Quand la tauromachie n’est plus affaire de machistes

Après s’être intéressée aux boxeuses en 2016,  Maria Grazia Granati a visité les écoles de tauromachie dans le sud de l’Espagne, pour suivre plusieurs filles pendant qu’elles s’entraînaient pour la profession qu’elles avaient choisie, pour devenir « torera ». L’artiste romaine fut abasourdie par la détermination de combattantes qui renversent le statut des mâles et leur détermination identitaire « arènique ».

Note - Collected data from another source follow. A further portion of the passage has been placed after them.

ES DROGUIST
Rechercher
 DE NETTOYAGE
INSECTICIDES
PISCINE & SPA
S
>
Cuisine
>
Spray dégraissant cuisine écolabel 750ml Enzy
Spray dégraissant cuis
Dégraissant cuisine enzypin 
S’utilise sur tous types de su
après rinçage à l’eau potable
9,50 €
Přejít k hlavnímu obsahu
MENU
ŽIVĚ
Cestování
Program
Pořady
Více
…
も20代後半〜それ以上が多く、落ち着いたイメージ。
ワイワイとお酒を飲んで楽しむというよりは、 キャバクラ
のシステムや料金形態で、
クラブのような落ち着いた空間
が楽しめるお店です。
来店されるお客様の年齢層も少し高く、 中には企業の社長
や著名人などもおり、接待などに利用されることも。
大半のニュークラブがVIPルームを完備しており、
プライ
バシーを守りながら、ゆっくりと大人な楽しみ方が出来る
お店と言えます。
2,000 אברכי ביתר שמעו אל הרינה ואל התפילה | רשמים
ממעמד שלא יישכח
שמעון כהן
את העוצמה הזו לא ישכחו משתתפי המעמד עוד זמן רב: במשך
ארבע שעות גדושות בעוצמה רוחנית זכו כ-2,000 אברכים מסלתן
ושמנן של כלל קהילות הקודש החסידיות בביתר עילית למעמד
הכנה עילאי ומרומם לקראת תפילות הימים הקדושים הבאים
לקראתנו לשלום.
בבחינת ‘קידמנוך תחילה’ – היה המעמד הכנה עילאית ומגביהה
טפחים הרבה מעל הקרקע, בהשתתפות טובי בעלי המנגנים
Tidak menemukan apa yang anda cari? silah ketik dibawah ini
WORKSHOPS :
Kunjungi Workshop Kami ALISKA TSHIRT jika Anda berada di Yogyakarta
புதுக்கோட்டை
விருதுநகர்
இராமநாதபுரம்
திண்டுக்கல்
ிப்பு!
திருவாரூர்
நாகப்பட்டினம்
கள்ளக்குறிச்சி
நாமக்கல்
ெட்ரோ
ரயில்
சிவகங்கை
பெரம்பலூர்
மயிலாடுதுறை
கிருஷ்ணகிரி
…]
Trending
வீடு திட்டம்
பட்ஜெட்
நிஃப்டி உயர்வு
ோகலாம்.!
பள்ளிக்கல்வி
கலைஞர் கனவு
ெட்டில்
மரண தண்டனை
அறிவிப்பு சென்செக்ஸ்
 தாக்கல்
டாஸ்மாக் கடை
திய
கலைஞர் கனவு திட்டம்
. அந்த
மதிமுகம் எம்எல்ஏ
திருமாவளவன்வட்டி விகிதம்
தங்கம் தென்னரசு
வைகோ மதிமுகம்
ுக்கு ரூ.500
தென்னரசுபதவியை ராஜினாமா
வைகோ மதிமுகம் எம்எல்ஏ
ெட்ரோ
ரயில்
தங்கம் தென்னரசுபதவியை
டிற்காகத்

De telles femmes font de leur corps et de leur esprit qu’elles entraînent quotidiennement un moyen d’affronter un taureau de centaines kilos et, à travers lui, la mort. Elles sont habitées de la soif de la proximité physique du taureau pour pouvoir le défier et, ce faisant, se défier elles-mêmes. Celle qui est devenue le sujet de principal de cette série a déjà tué son premier taureau à l’âge de 15 ans. Bravant la douleur physique dont son corps porte les stigmates, elle estime que chacune de ses blessures lui apprend la seule connaissance : celle de la douleur.

Soudain la corrida devient le spectacle et le rituel d’un paradoxe. La mort d’un animal légendaire est là pour mettre à mal sans fin des fragilités humaines.
Soudain la femme devient l’impératrice d’une tradition revisitée. La tauromachie n’est plus affaire de machistes.

jean-paul gavard-perret

Maria Grazia Granati, Tauromachie, 2021.